# JA - same sex relationship means tested?



## Betty boop (24 Feb 2009)

Hi, am unemployed, same sex partner working full time. When they do the means test for JA will a same sex couple be treated the same as hetero couple? On welfare.ie states :co-habiting couple: acting as "man and wife" everywhere. Thanking you.


----------



## Welfarite (25 Feb 2009)

Yes, a same-sex couple are treated the same as a hetero couple for SW purposes. There has been debate on other threads about what is taken into account when defining co-habitation. There is no definition in law for it. SW use the following (for 'husband and wife' you can read 'same sex couple' for your purposes):

*LIVING TOGETHER* as husband and wife: 
1. CO-RESIDENCE
2. HOUSEHOLD RELATIONSHIP:
- FINANCES SHARED
- DUTIES SHARED
Living together *AS HUSBAND AND WIFE*:
3. STABILITY
4. SOCIAL
5. SEXUAL

See this for more explanation


----------



## Dreamerb (25 Feb 2009)

I'm loth to disagree with Welfarite, who's normally very well informed on these things, but this is _not _accurate. Same-sex couples are treated as individuals under the social welfare code. The legal term "living together as husband and wife" (which _is _in the Social Welfare code) applies to opposite sex couples only.

In fact, the full term used for a variety of social welfare purposes, is "'spouse means [...] a man and woman who are not married to each other but are cohabiting as *husband* and *wife*."

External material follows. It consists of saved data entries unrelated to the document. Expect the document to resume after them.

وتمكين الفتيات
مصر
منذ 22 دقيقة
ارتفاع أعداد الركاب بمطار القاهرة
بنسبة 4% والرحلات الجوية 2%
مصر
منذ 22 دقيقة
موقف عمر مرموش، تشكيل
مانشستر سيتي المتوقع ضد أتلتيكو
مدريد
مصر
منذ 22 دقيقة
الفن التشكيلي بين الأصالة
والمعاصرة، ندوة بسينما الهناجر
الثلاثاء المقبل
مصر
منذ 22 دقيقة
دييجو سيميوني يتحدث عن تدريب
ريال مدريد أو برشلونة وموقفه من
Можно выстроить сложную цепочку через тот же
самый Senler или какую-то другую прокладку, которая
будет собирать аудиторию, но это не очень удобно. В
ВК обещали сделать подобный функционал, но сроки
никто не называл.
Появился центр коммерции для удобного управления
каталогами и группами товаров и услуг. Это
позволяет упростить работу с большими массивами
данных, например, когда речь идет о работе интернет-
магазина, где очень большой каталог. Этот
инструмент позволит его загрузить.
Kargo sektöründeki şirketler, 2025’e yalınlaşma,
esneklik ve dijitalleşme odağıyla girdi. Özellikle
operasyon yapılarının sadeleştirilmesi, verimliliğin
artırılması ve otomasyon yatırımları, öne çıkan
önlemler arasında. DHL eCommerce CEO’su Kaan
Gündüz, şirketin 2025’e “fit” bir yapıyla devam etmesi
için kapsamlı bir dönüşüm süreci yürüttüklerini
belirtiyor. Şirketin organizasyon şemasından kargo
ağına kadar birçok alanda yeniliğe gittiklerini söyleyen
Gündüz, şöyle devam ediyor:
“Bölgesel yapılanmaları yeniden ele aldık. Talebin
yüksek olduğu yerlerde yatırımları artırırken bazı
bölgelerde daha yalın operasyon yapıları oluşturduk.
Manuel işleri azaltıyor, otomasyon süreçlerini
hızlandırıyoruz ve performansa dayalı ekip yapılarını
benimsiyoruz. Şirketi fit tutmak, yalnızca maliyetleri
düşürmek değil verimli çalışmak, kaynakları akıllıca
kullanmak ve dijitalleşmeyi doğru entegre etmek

See, for example, subsection (10) in this link:
http://www.irishstatutebook.ie/2005/en/act/pub/0026/sec0003.html

There is an ongoing exercise in the Department of Social and Family Affairs on equality proofing the social welfare code, and this is obviously liable to change.


----------



## Welfarite (25 Feb 2009)

Dreamerb, I was under the impression that same-sex couples were treated as cohabitating for SW purposes (there is no legal term for cohabitation). But if you say otherwise, I can't argue as I have no evidence of which way is correct....! 

Any examples out there of experiences of same-sex couples being treated as individuals under SW rules?...


----------



## Dreamerb (25 Feb 2009)

jaybird said:


> It does repeatedly mention man and woman in the text, it doesn't provide for a same sex relationship. On the other hand, there is nothing in the text to specifically exclude same-sex relationships. There must be a ruling somewhere though?


The legislative definition (at the link I provided) is very clear - it says "a man and woman who are not married to each other but are cohabiting as husband and wife.". That is not and cannot be interpreted as including a same-sex relationship.


----------



## Dreamerb (25 Feb 2009)

Welfarite said:


> Dremerb, I was under the impression that same-sex couples were treated as cohabitating for SW purposes (there is no legal term for cohabitation). But if you say otherwise....
> 
> Any examples out there of experiences of same-sex couples being treated as individuals under SW rules?...


100% confident! It is liable to change consequent on DSFA's current exercise, but there's so much to be changed that it's dragging very slowly...


----------



## Dreamerb (25 Feb 2009)

jaybird said:


> [...] as you added that after I had written my post[...]




Premature posting strikes again!


----------



## Welfarite (25 Feb 2009)

Thanks for clearing that up for me, Dreamerb.


----------



## Betty boop (25 Feb 2009)

Dear all, thank you for that, very helpful and just goes to show that there is alot of work to be done on the equality front as yet.


----------



## Bronte (26 Feb 2009)

You are joking, isn't it better for social welfare to be treated as two individuals rather that a couple.  I have no problem with social welfare treating a same sex couple as a married couple if they can get all the benefits available in the tax code and under inheritance laws etc.


----------



## Caveat (26 Feb 2009)

Related info: some survey (can't remember details, on _Today FM_ news this morning) apprently yielded that the majority of Irish people (I think it mentioned 6/10) are in favour of same sex marriages.


----------



## Smashbox (26 Feb 2009)

I think it would be nice to have the choice to be seen as a couple if you are in a loving, same sex relationship. There are a lot of people trying to get equality, but I doubt it will happen anytime soon.


----------